Lines of data:
====

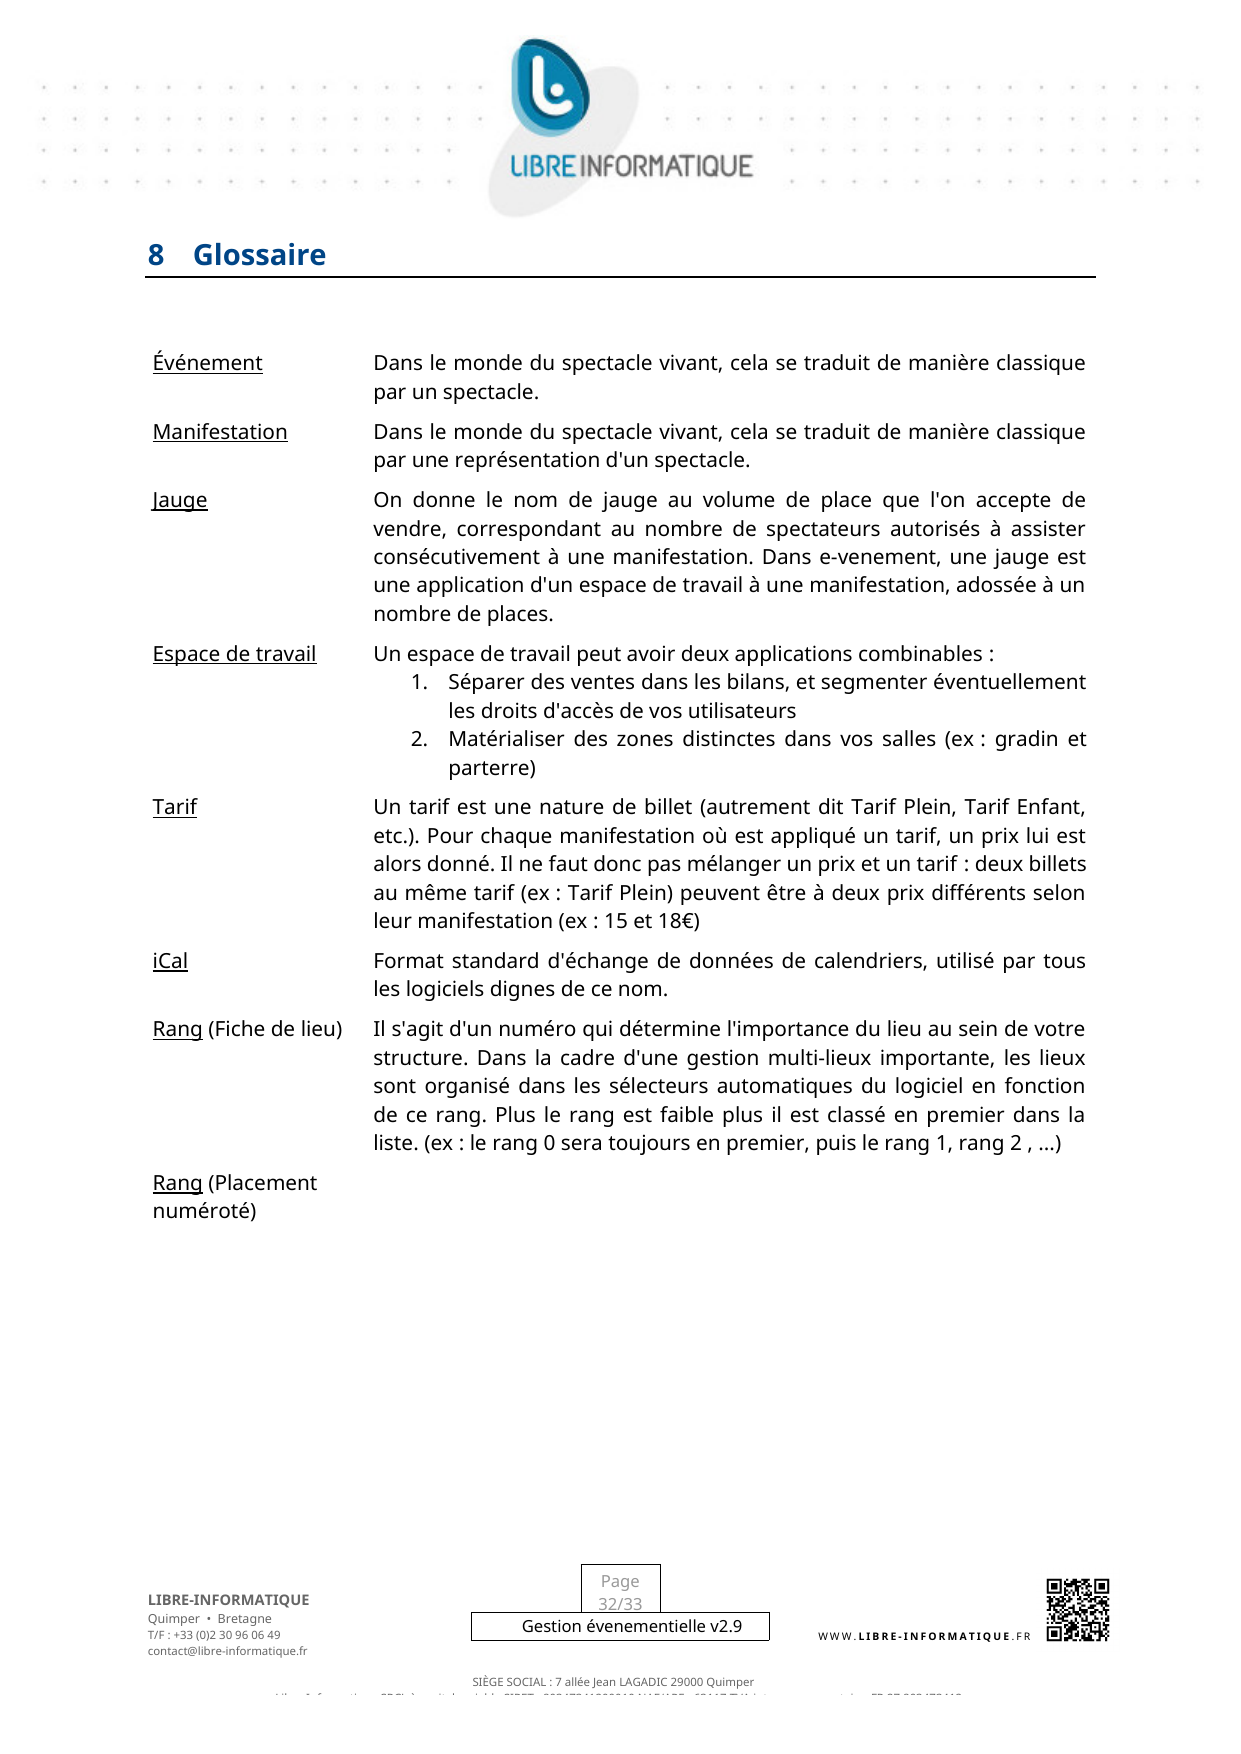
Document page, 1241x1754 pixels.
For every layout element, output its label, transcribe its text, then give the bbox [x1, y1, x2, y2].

table_cell Il s'agit d'un numéro qui détermine l'importance du lieu au sein de votre structure. Dans la cadre d'une gestion multi-lieux importante, les lieux sont organisé dans les sélecteurs automatiques du logiciel en fonction de ce rang. Plus le rang est faible plus il est classé en premier dans la liste. (ex : le rang 0 sera toujours en premier, puis le rang 1, rang 2 , ...) [367, 1009, 1093, 1162]
table_cell [147, 1231, 367, 1271]
table_cell Tarif [147, 787, 367, 940]
picture [27, 35, 1213, 220]
table_cell Jauge [147, 480, 367, 633]
table_cell Rang (Fiche de lieu) [147, 1009, 367, 1162]
table_cell On donne le nom de jauge au volume de place que l'on accepte de vendre, correspondant au nombre de spectateurs autorisés à assister consécutivement à une manifestation. Dans e-venement, une jauge est une application d'un espace de travail à une manifestation, adossée à un nombre de places. [367, 480, 1093, 633]
table_header Dans le monde du spectacle vivant, cela se traduit de manière classique par un spectacle. [367, 343, 1093, 411]
table_cell Un espace de travail peut avoir deux applications combinables : Séparer des ventes dans les bilans, et segmenter éventuellement les droits d'accès de vos utilisateurs Matérialiser des zones distinctes dans vos salles (ex : gradin et parterre) [367, 633, 1093, 787]
table_cell Espace de travail [147, 633, 367, 787]
table_cell iCal [147, 940, 367, 1009]
table_cell Dans le monde du spectacle vivant, cela se traduit de manière classique par une représentation d'un spectacle. [367, 411, 1093, 479]
table_cell Rang (Placement numéroté) [147, 1163, 367, 1231]
picture [1036, 1568, 1120, 1652]
table_header Événement [147, 343, 367, 411]
table_cell Format standard d'échange de données de calendriers, utilisé par tous les logiciels dignes de ce nom. [367, 940, 1093, 1009]
table_cell [367, 1163, 1093, 1231]
table_cell [367, 1231, 1093, 1271]
subtitle Glossaire [145, 231, 1096, 276]
table_cell Un tarif est une nature de billet (autrement dit Tarif Plein, Tarif Enfant, etc.). Pour chaque manifestation où est appliqué un tarif, un prix lui est alors donné. Il ne faut donc pas mélanger un prix et un tarif : deux billets au même tarif (ex : Tarif Plein) peuvent être à deux prix différents selon leur manifestation (ex : 15 et 18€) [367, 787, 1093, 940]
table_cell Manifestation [147, 411, 367, 479]
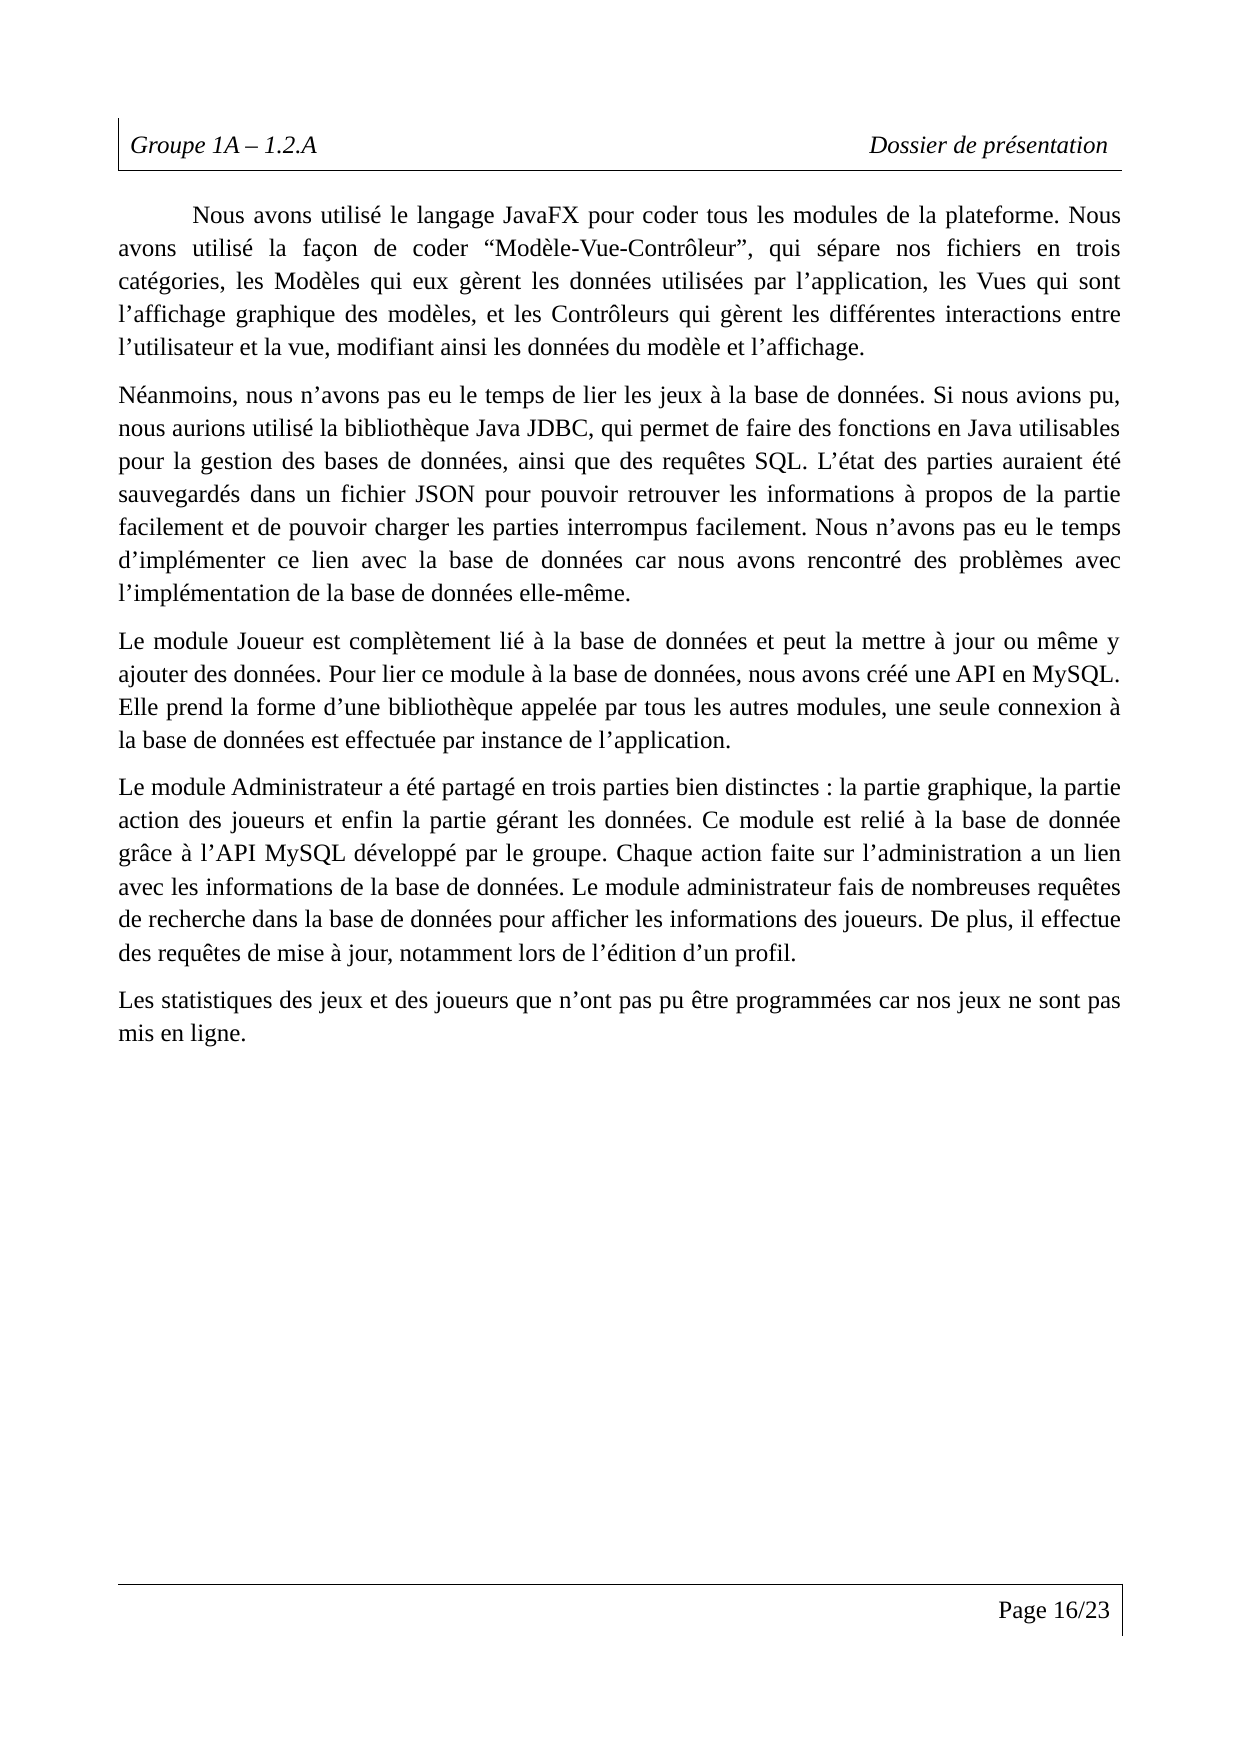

====

- Problem details
Transcribe every line of the entries above character for character, leaving out the pictures.

- Task solution
Document page, 1241x1754 pixels.
For every layout element, output its label, transcribe its text, then give the bbox [x1, y1, x2, y2].

table_cell Il s'agit d'un numéro qui détermine l'importance du lieu au sein de votre structure. Dans la cadre d'une gestion multi-lieux importante, les lieux sont organisé dans les sélecteurs automatiques du logiciel en fonction de ce rang. Plus le rang est faible plus il est classé en premier dans la liste. (ex : le rang 0 sera toujours en premier, puis le rang 1, rang 2 , ...) [367, 1009, 1093, 1162]
table_cell [147, 1231, 367, 1271]
table_cell Tarif [147, 787, 367, 940]
picture [27, 35, 1213, 220]
table_cell Jauge [147, 480, 367, 633]
table_cell Rang (Fiche de lieu) [147, 1009, 367, 1162]
table_cell On donne le nom de jauge au volume de place que l'on accepte de vendre, correspondant au nombre de spectateurs autorisés à assister consécutivement à une manifestation. Dans e-venement, une jauge est une application d'un espace de travail à une manifestation, adossée à un nombre de places. [367, 480, 1093, 633]
table_header Dans le monde du spectacle vivant, cela se traduit de manière classique par un spectacle. [367, 343, 1093, 411]
table_cell Un espace de travail peut avoir deux applications combinables : Séparer des ventes dans les bilans, et segmenter éventuellement les droits d'accès de vos utilisateurs Matérialiser des zones distinctes dans vos salles (ex : gradin et parterre) [367, 633, 1093, 787]
table_cell Espace de travail [147, 633, 367, 787]
table_cell iCal [147, 940, 367, 1009]
table_cell Dans le monde du spectacle vivant, cela se traduit de manière classique par une représentation d'un spectacle. [367, 411, 1093, 479]
table_cell Rang (Placement numéroté) [147, 1163, 367, 1231]
picture [1036, 1568, 1120, 1652]
table_header Événement [147, 343, 367, 411]
table_cell Format standard d'échange de données de calendriers, utilisé par tous les logiciels dignes de ce nom. [367, 940, 1093, 1009]
table_cell [367, 1163, 1093, 1231]
table_cell [367, 1231, 1093, 1271]
subtitle Glossaire [145, 231, 1096, 276]
table_cell Un tarif est une nature de billet (autrement dit Tarif Plein, Tarif Enfant, etc.). Pour chaque manifestation où est appliqué un tarif, un prix lui est alors donné. Il ne faut donc pas mélanger un prix et un tarif : deux billets au même tarif (ex : Tarif Plein) peuvent être à deux prix différents selon leur manifestation (ex : 15 et 18€) [367, 787, 1093, 940]
table_cell Manifestation [147, 411, 367, 479]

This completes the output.